Des sinistrés convaincus qu'il y a anguille sous roche

Dès les premières inondations en 2017, de nombreux riverains ont mis en doute l'efficacité de la gestion des barrages le long de la rivière des Outaouais.

C'est le cas de Renée Iaropoli, une résidente de la rue Hurtubise à Gatineau qui a été frappée par les inondations en 2017 comme en 2019.

Renée Iaropoli en entrevue à Radio-Canada.Agrandir l’image (Nouvelle fenêtre)

Renée Iaropoli est convaincue que les inondations auraient pu être évitées avec une gestion des barrages plus efficace.

Photo : Radio-Canada

Au printemps, la fonte des neiges et la pluie : on y a goûté. C'est toute une gestion de barrages, assure celle qui demeure au bord de la rivière des Outaouais depuis 1976.

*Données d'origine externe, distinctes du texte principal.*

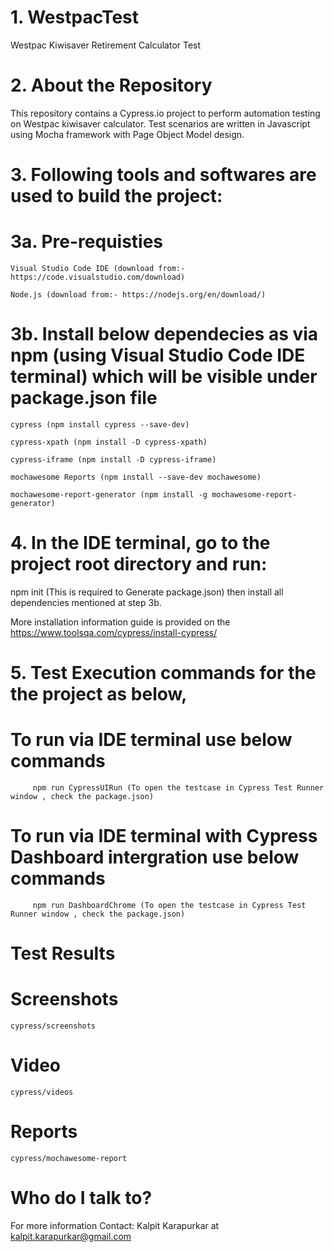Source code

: # 1. WestpacTest
Westpac Kiwisaver Retirement Calculator Test

# 2. About the Repository
This repository contains a Cypress.io project to perform automation testing on Westpac kiwisaver calculator.
Test scenarios are written in Javascript using Mocha framework with Page Object Model design. 

# 3. Following tools and softwares are used to build the project:
  # 3a. Pre-requisties
    Visual Studio Code IDE (download from:- https://code.visualstudio.com/download)

    Node.js (download from:- https://nodejs.org/en/download/)

# 3b. Install below dependecies as via npm (using Visual Studio Code IDE terminal) which will be visible under package.json file
    cypress (npm install cypress --save-dev)

    cypress-xpath (npm install -D cypress-xpath)

    cypress-iframe (npm install -D cypress-iframe)

    mochawesome Reports (npm install --save-dev mochawesome)

    mochawesome-report-generator (npm install -g mochawesome-report-generator)

# 4. In the IDE terminal, go to the project root directory and run:
npm init (This is required to Generate package.json) then install all dependencies mentioned at step 3b.

More installation information guide is provided on the https://www.toolsqa.com/cypress/install-cypress/

# 5. Test Execution commands for the the project as below,
   # To run via IDE terminal use below commands
         npm run CypressUIRun (To open the testcase in Cypress Test Runner window , check the package.json)
         
   # To run via IDE terminal with Cypress Dashboard intergration use below commands
         npm run DashboardChrome (To open the testcase in Cypress Test Runner window , check the package.json)

# Test Results
  # Screenshots
    cypress/screenshots
  # Video
    cypress/videos
  # Reports
    cypress/mochawesome-report

# Who do I talk to?
For more information Contact: Kalpit Karapurkar at kalpit.karapurkar@gmail.com
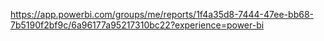 https://app.powerbi.com/groups/me/reports/1f4a35d8-7444-47ee-bb68-7b5190f2bf9c/6a96177a95217310bc22?experience=power-bi
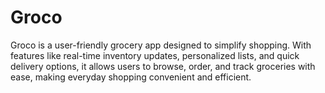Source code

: # Groco
Groco is a user-friendly grocery app designed to simplify shopping. With features like real-time inventory updates, personalized lists, and quick delivery options, it allows users to browse, order, and track groceries with ease, making everyday shopping convenient and efficient.
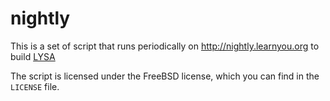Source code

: # nightly

This is a set of script that runs periodically on
http://nightly.learnyou.org to build [LYSA](http:/www.learnyou.org)

The script is licensed under the FreeBSD license, which you can find in
the `LICENSE` file.
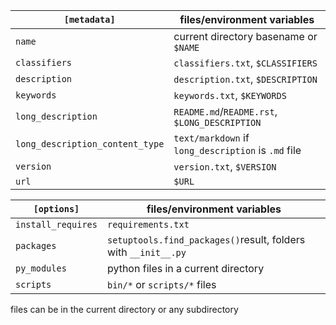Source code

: `[metadata]`|files/environment variables
-|-
`name`|current directory basename or `$NAME`
`classifiers`|`classifiers.txt`, `$CLASSIFIERS`
`description`|`description.txt`, `$DESCRIPTION`
`keywords`|`keywords.txt`, `$KEYWORDS`
`long_description`|`README.md`/`README.rst`, `$LONG_DESCRIPTION`
`long_description_content_type`|`text/markdown` if `long_description` is `.md` file
`version`|`version.txt`, `$VERSION`
`url`|`$URL`

`[options]`|files/environment variables
-|-
`install_requires`|`requirements.txt`
`packages`|`setuptools.find_packages()`result, folders with `__init__.py`
`py_modules`|python files in a current directory
`scripts`|`bin/*` or `scripts/*` files

files can be in the current directory or any subdirectory
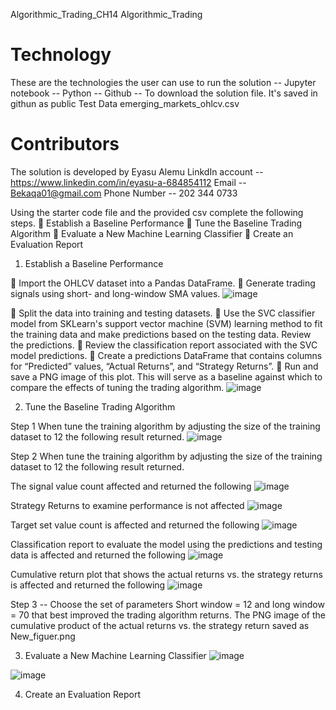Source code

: Algorithmic_Trading_CH14
Algorithmic_Trading
# Technology 
 These are the technologies the user can use to run the solution -- Jupyter notebook  -- Python -- Github -- To download the solution file. It's saved in githun as public
Test Data 
emerging_markets_ohlcv.csv
 # Contributors 
 The solution is developed by Eyasu Alemu LinkdIn account -- https://www.linkedin.com/in/eyasu-a-684854112 Email -- Bekaqa01@gmail.com Phone Number -- 202 344 0733


Using the starter code file and the provided csv complete the following steps.
	Establish a Baseline Performance
	Tune the Baseline Trading Algorithm
	Evaluate a New Machine Learning Classifier
	Create an Evaluation Report

1. Establish a Baseline Performance

	Import the OHLCV dataset into a Pandas DataFrame.
	Generate trading signals using short- and long-window SMA values.
![image](https://github.com/Eyasualemu/Algorithmic_Trading_CH14/assets/44585226/32617a83-e4ec-43eb-9c37-b078f6b93a3d)

	Split the data into training and testing datasets.
	Use the SVC classifier model from SKLearn's support vector machine (SVM) learning method to fit the training data and make predictions based on the testing data. Review the predictions.
	Review the classification report associated with the SVC model predictions.
	Create a predictions DataFrame that contains columns for “Predicted” values, “Actual Returns”, and “Strategy Returns”.
	Run and save a PNG image of this plot. This will serve as a baseline against which to compare the effects of tuning the trading algorithm.
![image](https://github.com/Eyasualemu/Algorithmic_Trading_CH14/assets/44585226/29326e93-ec7a-4b3a-bca9-41a9ad3d2828)

 

2.	Tune the Baseline Trading Algorithm

Step 1 When tune the training algorithm by adjusting the size of the training dataset to 12 the following result returned.
![image](https://github.com/Eyasualemu/Algorithmic_Trading_CH14/assets/44585226/1f2586f8-c799-4d3b-83b1-2473a9024b2d)


Step 2  When tune the training algorithm by adjusting the size of the training dataset to 12 the following result returned.

The signal value count affected and returned the following 
![image](https://github.com/Eyasualemu/Algorithmic_Trading_CH14/assets/44585226/f9aaf811-f664-49aa-bf2e-2f74deda9cb9)


Strategy Returns to examine performance is not affected
![image](https://github.com/Eyasualemu/Algorithmic_Trading_CH14/assets/44585226/3fd9ca9a-0cd8-4b7c-9d23-96a503a0c4b3)

Target set value count is affected and returned the following
![image](https://github.com/Eyasualemu/Algorithmic_Trading_CH14/assets/44585226/1c44aa27-10c3-47f8-9f61-476c1361a233)

Classification report to evaluate the model using the predictions and testing data is affected and returned the following
![image](https://github.com/Eyasualemu/Algorithmic_Trading_CH14/assets/44585226/8be0262c-0485-4701-acaf-7eba8b94dbff)


Cumulative return plot that shows the actual returns vs. the strategy returns is affected and returned the following 
![image](https://github.com/Eyasualemu/Algorithmic_Trading_CH14/assets/44585226/ae1dc049-c22c-4bd9-ba42-86e71f417f95)

Step 3 -- Choose the set of parameters Short window = 12 and long window = 70 that best improved the trading algorithm returns. The PNG image of the cumulative product of the actual returns vs. the strategy return saved as New_figuer.png

3.	Evaluate a New Machine Learning Classifier
![image](https://github.com/Eyasualemu/Algorithmic_Trading_CH14/assets/44585226/6428d8ce-926d-4af1-bb3e-e179ddb80d23)

![image](https://github.com/Eyasualemu/Algorithmic_Trading_CH14/assets/44585226/00e0bd7e-3ed8-41c3-8201-15e95e3fc822)



4. Create an Evaluation Report
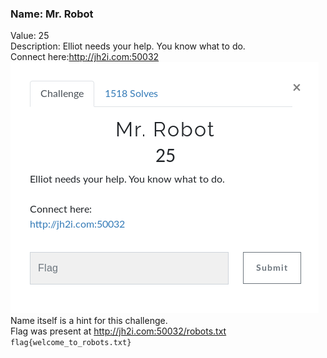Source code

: ### Name: Mr. Robot
Value: 25<br>
Description: Elliot needs your help. You know what to do. <br>Connect here:http://jh2i.com:50032
<br>
![alt text](https://github.com/PrathmeshPure/CTF-Writeups/blob/master/NahamCon%20CTF/Warmup/Mr%20Robot/chall.png "Challenge")
<br>
Name itself is a hint for this challenge.
<br>
Flag was present at http://jh2i.com:50032/robots.txt
<br>
`flag{welcome_to_robots.txt}`
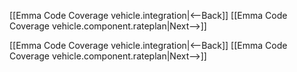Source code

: [[Emma Code Coverage vehicle.integration|<--Back]] [[Emma Code Coverage vehicle.component.rateplan|Next-->]]




[[Emma Code Coverage vehicle.integration|<--Back]] [[Emma Code Coverage vehicle.component.rateplan|Next-->]]
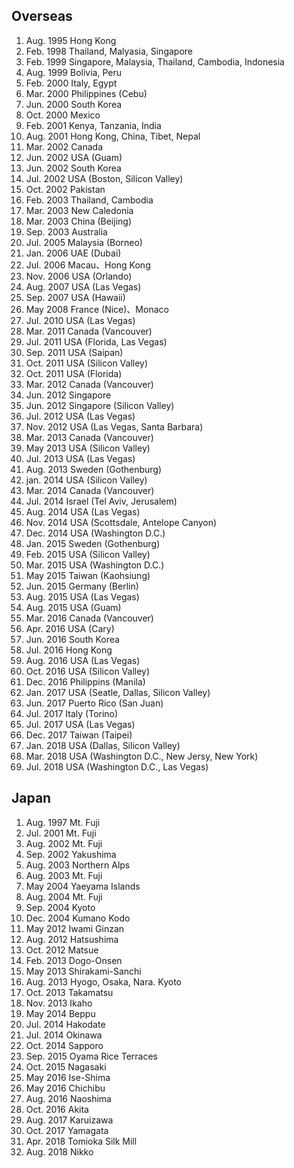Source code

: ## Overseas

1. Aug. 1995 Hong Kong
2. Feb. 1998 Thailand, Malyasia, Singapore
3. Feb. 1999 Singapore, Malaysia, Thailand, Cambodia, Indonesia
4. Aug. 1999 Bolivia, Peru
5. Feb. 2000 Italy, Egypt
6. Mar. 2000 Philippines (Cebu)
7. Jun. 2000 South Korea
8. Oct. 2000 Mexico
9. Feb. 2001 Kenya, Tanzania, India
10. Aug. 2001 Hong Kong, China, Tibet, Nepal
11. Mar. 2002 Canada
12. Jun. 2002 USA (Guam)
13. Jun. 2002 South Korea
14. Jul. 2002 USA (Boston, Silicon Valley)
15. Oct. 2002 Pakistan
16. Feb. 2003 Thailand, Cambodia
17. Mar. 2003 New Caledonia
18. Mar. 2003 China (Beijing)
19. Sep. 2003 Australia
20. Jul. 2005 Malaysia (Borneo)
21. Jan. 2006 UAE (Dubai)
22. Jul. 2006 Macau、Hong Kong
23. Nov. 2006 USA (Orlando)
24. Aug. 2007 USA (Las Vegas)
25. Sep. 2007 USA (Hawaii)
26. May 2008 France (Nice)、Monaco
27. Jul. 2010 USA (Las Vegas)
28. Mar. 2011 Canada (Vancouver)
29. Jul. 2011 USA (Florida, Las Vegas)
30. Sep. 2011 USA (Saipan)
31. Oct. 2011 USA (Silicon Valley)
32. Oct. 2011 USA (Florida)
33. Mar. 2012 Canada (Vancouver)
34. Jun. 2012 Singapore
35. Jun. 2012 Singapore (Silicon Valley)
36. Jul. 2012 USA (Las Vegas)
37. Nov. 2012 USA (Las Vegas, Santa Barbara)
38. Mar. 2013 Canada (Vancouver)
39. May 2013 USA (Silicon Valley)
40. Jul. 2013 USA (Las Vegas)
41. Aug. 2013 Sweden (Gothenburg)
42. jan. 2014 USA (Silicon Valley)
43. Mar. 2014 Canada (Vancouver)
44. Jul. 2014 Israel (Tel Aviv, Jerusalem)
45. Aug. 2014 USA (Las Vegas)
46. Nov. 2014 USA (Scottsdale, Antelope Canyon)
47. Dec. 2014 USA (Washington D.C.)
48. Jan. 2015 Sweden (Gothenburg)
49. Feb. 2015 USA (Silicon Valley)
50. Mar. 2015 USA (Washington D.C.)
51. May 2015 Taiwan (Kaohsiung)
52. Jun. 2015 Germany (Berlin)
53. Aug. 2015 USA (Las Vegas)
54. Aug. 2015 USA (Guam)
55. Mar. 2016 Canada (Vancouver)
56. Apr. 2016 USA (Cary)
57. Jun. 2016 South Korea
58. Jul. 2016 Hong Kong
59. Aug. 2016 USA (Las Vegas)
60. Oct. 2016 USA (Silicon Valley)
61. Dec. 2016 Philippins (Manila)
62. Jan. 2017 USA (Seatle, Dallas, Silicon Valley)
63. Jun. 2017 Puerto Rico (San Juan)
64. Jul. 2017 Italy (Torino)
65. Jul. 2017 USA (Las Vegas)
66. Dec. 2017 Taiwan (Taipei)
67. Jan. 2018 USA (Dallas, Silicon Valley)
67. Mar. 2018 USA (Washington D.C., New Jersy, New York)
67. Jul. 2018 USA (Washington D.C., Las Vegas)

## Japan

1. Aug. 1997 Mt. Fuji
2. Jul. 2001 Mt. Fuji
3. Aug. 2002 Mt. Fuji
4. Sep. 2002 Yakushima
5. Aug. 2003 Northern Alps
6. Aug. 2003 Mt. Fuji
7. May 2004 Yaeyama Islands
8. Aug. 2004 Mt. Fuji
9. Sep. 2004 Kyoto
10. Dec. 2004 Kumano Kodo
11. May 2012 Iwami Ginzan
12. Aug. 2012 Hatsushima
13. Oct. 2012 Matsue
14. Feb. 2013 Dogo-Onsen
15. May 2013 Shirakami-Sanchi
16. Aug. 2013 Hyogo, Osaka, Nara. Kyoto
17. Oct. 2013 Takamatsu
18. Nov. 2013 Ikaho
19. May 2014 Beppu
20. Jul. 2014 Hakodate
21. Jul. 2014 Okinawa
22. Oct. 2014 Sapporo
23. Sep. 2015 Oyama Rice Terraces
24. Oct. 2015 Nagasaki
25. May 2016 Ise-Shima
26. May 2016 Chichibu
27. Aug. 2016 Naoshima
28. Oct. 2016 Akita
29. Aug. 2017 Karuizawa
30. Oct. 2017 Yamagata
31. Apr. 2018 Tomioka Silk Mill
32. Aug. 2018 Nikko
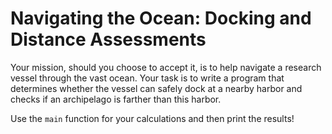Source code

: # Navigating the Ocean: Docking and Distance Assessments

Your mission, should you choose to accept it, is to help navigate a research vessel through the vast ocean. Your task is to write a program that determines whether the vessel can safely dock at a nearby harbor and checks if an archipelago is farther than this harbor.

Use the `main` function for your calculations and then print the results!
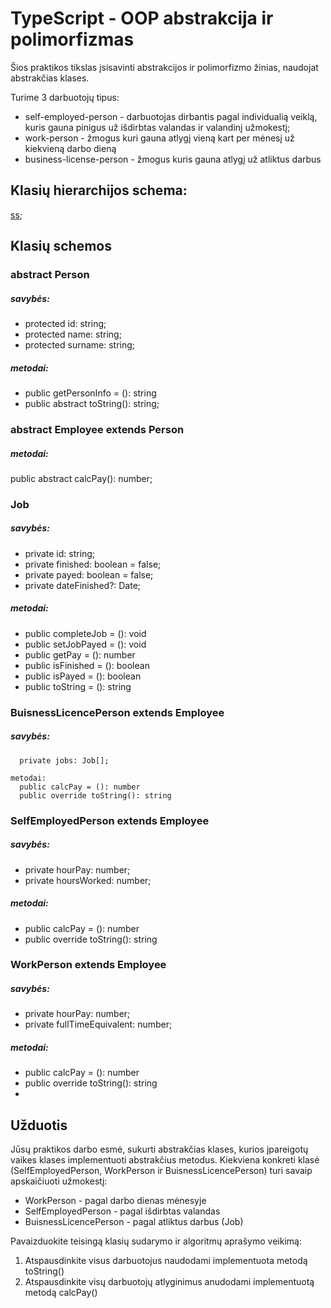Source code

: # TypeScript - OOP abstrakcija ir polimorfizmas

Šios praktikos tikslas įsisavinti abstrakcijos ir polimorfizmo žinias, naudojat abstrakčias
klases.

Turime 3 darbuotojų tipus:
  * self-employed-person - darbuotojas dirbantis pagal individualią veiklą, kuris gauna pinigus už
    išdirbtas valandas ir valandinį užmokestį;
  * work-person - žmogus kuri gauna atlygį vieną kart per mėnesį už kiekvieną darbo dieną
  * business-license-person - žmogus kuris gauna atlygį už atliktus darbus

## Klasių hierarchijos schema:
[ss](./schema.jpg);                                        

## Klasių schemos
### abstract Person 
##### savybės:
* protected id: string;
* protected name: string;
* protected surname: string;

##### metodai:
* public getPersonInfo = (): string
* public abstract toString(): string;

### abstract Employee extends Person
##### metodai:
  public abstract calcPay(): number;


### Job
##### savybės:
* private id: string;
* private finished: boolean = false;
* private payed: boolean = false;
* private dateFinished?: Date;

##### metodai:
* public completeJob = (): void
* public setJobPayed = (): void
* public getPay = (): number
* public isFinished = (): boolean
* public isPayed = (): boolean
* public toString = (): string

### BuisnessLicencePerson extends Employee
##### savybės:
      private jobs: Job[];

    metodai:
      public calcPay = (): number
      public override toString(): string

### SelfEmployedPerson extends Employee 
##### savybės:
* private hourPay: number;
* private hoursWorked: number;

##### metodai:
* public calcPay = (): number
* public override toString(): string

### WorkPerson extends Employee 
##### savybės:
* private hourPay: number;
* private fullTimeEquivalent: number;

##### metodai:
* public calcPay = (): number
* public override toString(): string
* 
## Užduotis
Jūsų praktikos darbo esmė, sukurti abstrakčias klases, kurios įpareigotų vaikes klases
implementuoti abstrakčius metodus. Kiekviena konkreti klasė (SelfEmployedPerson, WorkPerson ir
BuisnessLicencePerson) turi savaip apskaičiuoti užmokestį:
* WorkPerson - pagal darbo dienas mėnesyje
* SelfEmployedPerson - pagal išdirbtas valandas
* BuisnessLicencePerson - pagal atliktus darbus (Job)

Pavaizduokite teisingą klasių sudarymo ir algoritmų aprašymo veikimą:
1. Atspausdinkite visus darbuotojus naudodami implementuota metodą toString()
2. Atspausdinkite visų darbuotojų atlyginimus anudodami implementuotą metodą calcPay()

D'accord qu'ils nous informent, mais qu'ils agissent aussi!

Renée Iaropoli, sinistrée de Gatineau

Même si les autorités ont plus d'une fois expliqué que d'autres facteurs, comme la pluie ou le couvert de neige, étaient en cause, Mme Iaropoli n'est pas la seule à demeurer sceptique.

Lynn Brunet, une autre résidente de la rue Hurtubise, soutient que ces rencontres ne vont rien régler.

Moi je crois que c'est vraiment politique pis ils vont juste nous dire des choses pour essayer de nous calmer, estime Mme Brunet. C'est plus gros qu'on pense, d'après moi.

Trouver des pistes de solution

En août dernier, le député libéral du Pontiac, William Amos a affirmé qu'il fallait faire un examen compréhensif et indépendant de la gestion des barrages durant les inondations.

Son collègue Greg Fergus, député libéral de Hull-Aylmer, est aussi d'avis qu'une commission d'enquête parlementaire serait bénéfique.

C'est important pour accroître la confiance que les citoyens vont avoir pour Hydro-Québec et sur comment on gère les niveaux d'eau dans nos barrages, précise M. Fergus.

Par ailleurs, les résultats de la commission scientifique indépendante réclamée par la Ville de Gatineau devraient être rendus publics au cours des prochaines semaines selon Marc Carrière.